Vote for the America you want to live in
December 12, 2005
AUGUSTA - "It behooves us, in the next election, and in every election, to vote for the America we want to live in," Democratic U.S. Senate Candidate Jean Hay Bright told members of the Maine Democratic Party State Committee in Augusta Sunday.

"U.S. Senators are now examining the life philosophy of a Supreme Court nominee to see if they want our nation to live in his judicial world," Hay Bright, a writer and organic farmer in Dixmont, said. "We need to hold our candidates for public office to the same kind of standard, to compare our own world views with theirs, and vote for the candidates who most closely share our outlook."

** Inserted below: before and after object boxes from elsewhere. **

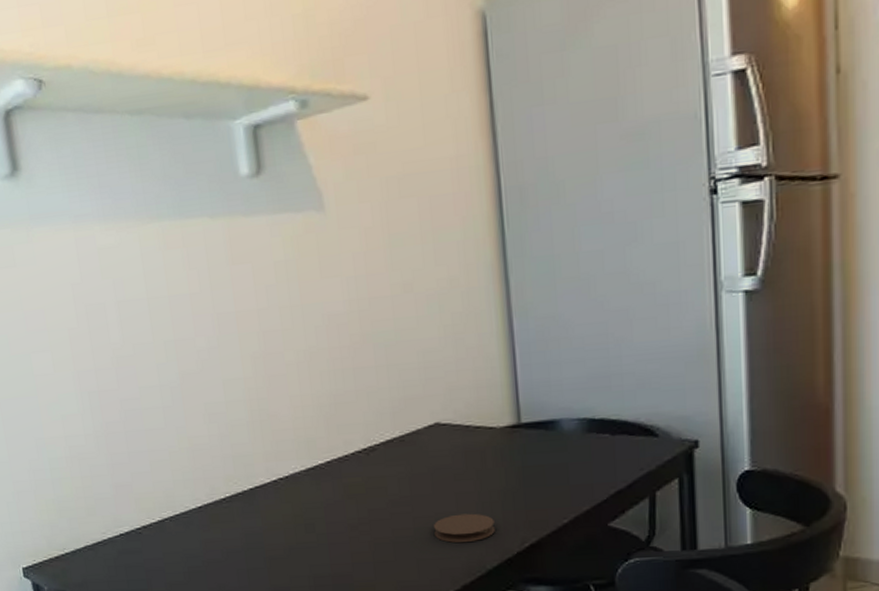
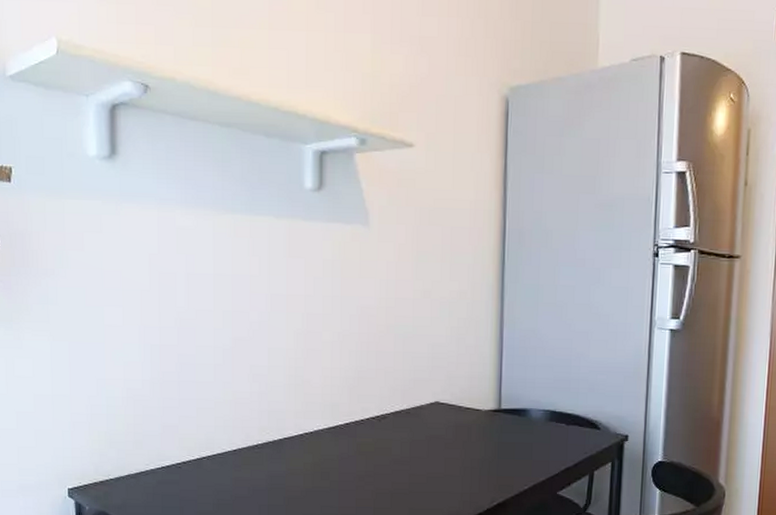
coaster: present [434,513,495,543] -> none [425,475,472,497]

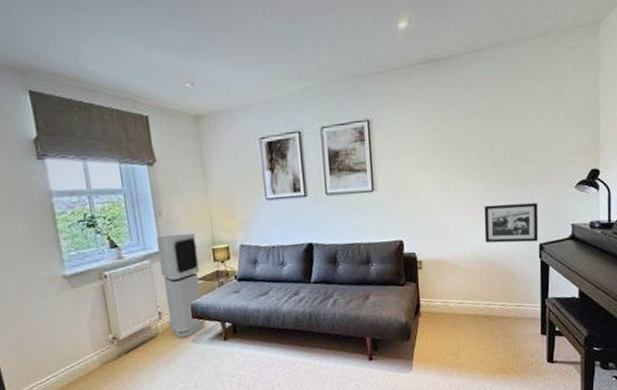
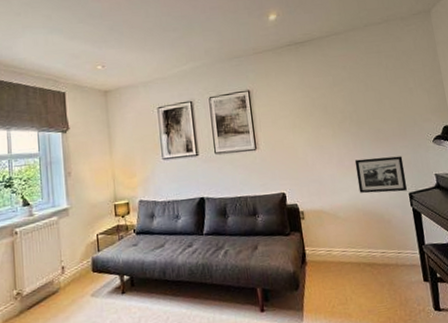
air purifier: present [156,232,206,338] -> none [64,190,105,293]

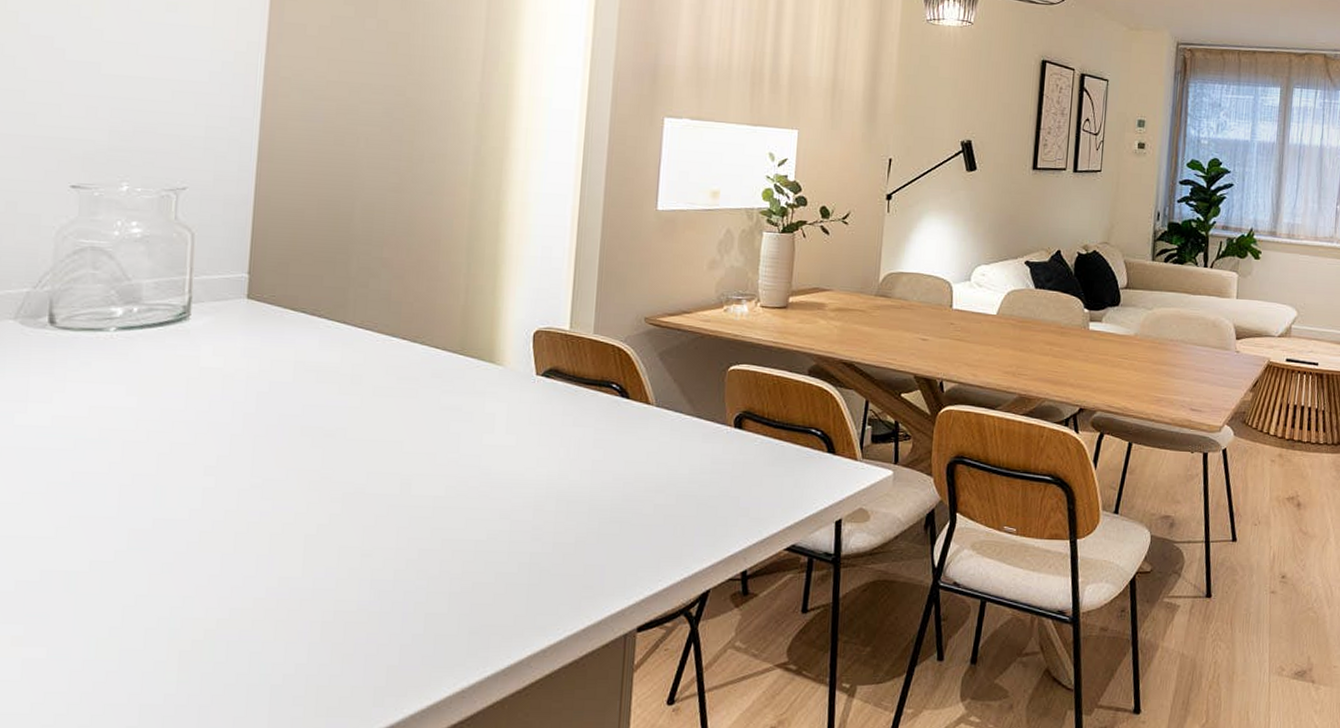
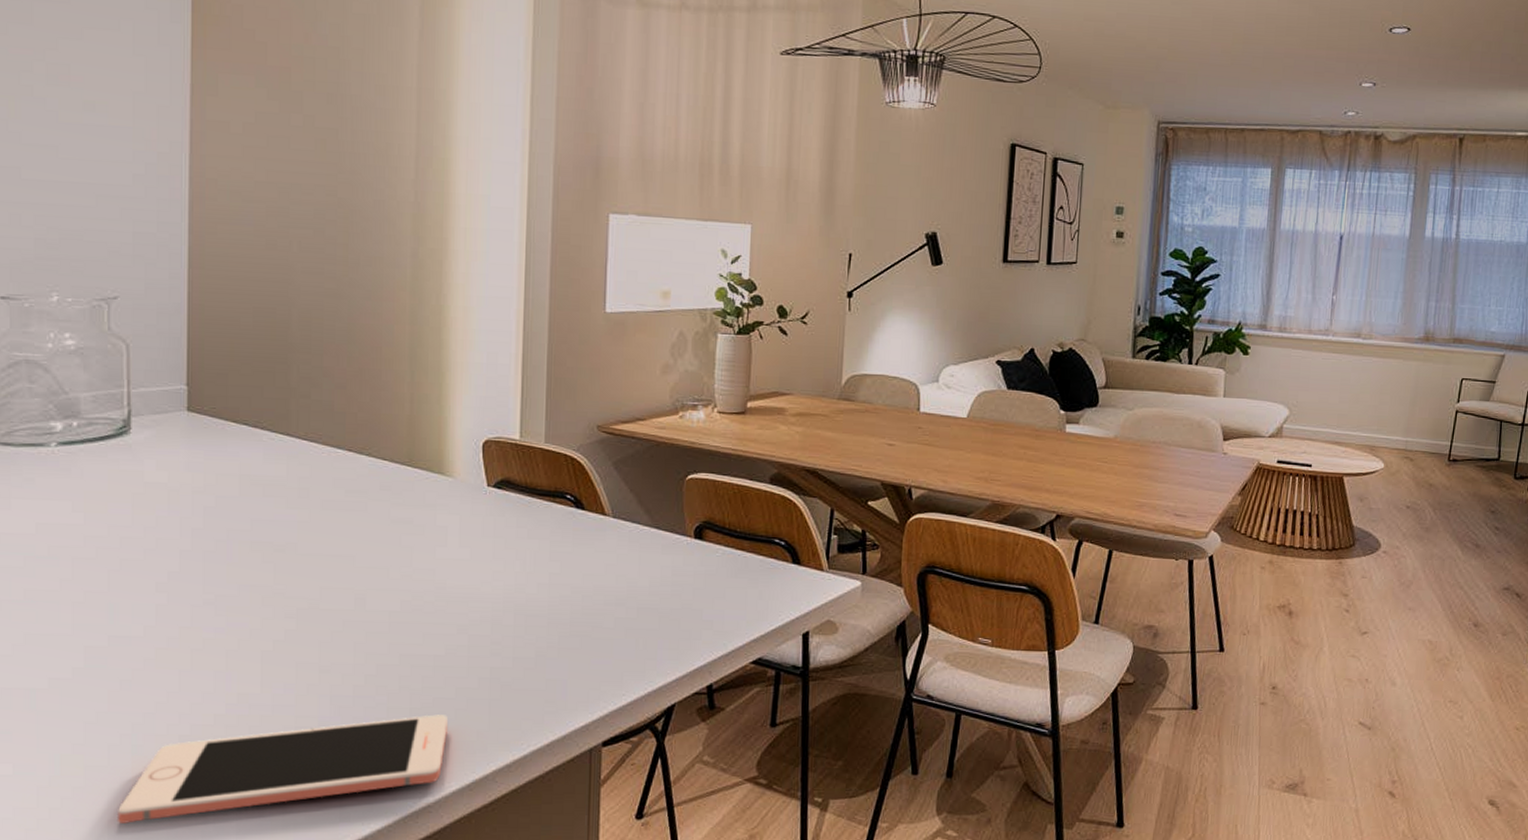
cell phone: none [149,599,486,708] -> present [116,714,448,823]

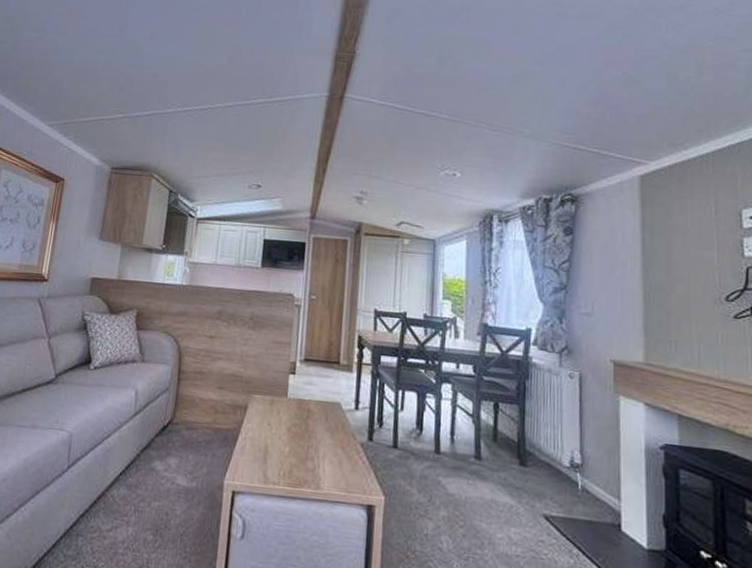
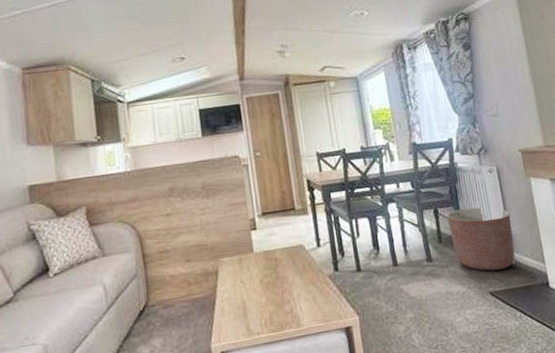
planter: none [508,409,586,493] -> present [447,207,515,271]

When she was growing up, Hay Bright said, good jobs with respectable pay for an honest day's work "were the ticket, a ticket that bought the American Dream of owning your own home in a safe neighborhood with good local schools where your kids could get a quality public education."

Today, she said, "We have NAFTA and CAFTA, and laws that encourage the outsourcing of decent jobs to foreign countries. The health care crisis is bankrupting both people and businesses, or is used to badger unions into bad contracts. The under-funding of pensions is deliberate, to keep the stockholders happy."

Hay Bright particularly focused on the failure of Maine's two incumbent U.S. Senators, Olympia Snowe and Susan Collins, to support an increase in the federal minimum wage from the current "abysmal" $5.15 to $6.25 per hour.

"Think about that. Since Maine's minimum wage is now $6.50 per hour, an increase would have helped the working poor across the country without affecting Maine's wage scale," she said. "The losers in this 'no' vote were not only the working poor in other states, but also the many Maine small businesses that have to compete with companies in those other states, companies that can continue to legally pay sub-poverty-level wages."

There was a time, Hay Bright said, when America was known for its "cohesiveness, the recognition that we are all in this together, that we all have a responsibility toward our neighbors, our communities, our nation - and as the last standing superpower - our world.

"I don't see any of that at the top levels of government these days," she said, "I see greed, incompetence, arrogance, a class war, a real but unnecessary and illegal war, a disturbing tendency toward violence and suppression of our basic freedoms, and a frightful ignorance of both history and foreseeable consequences."

Still, Hay Bright, she sees hope in the future.

"We can turn this around, but it's going to take a lot of us paying attention in ways we never have had to before."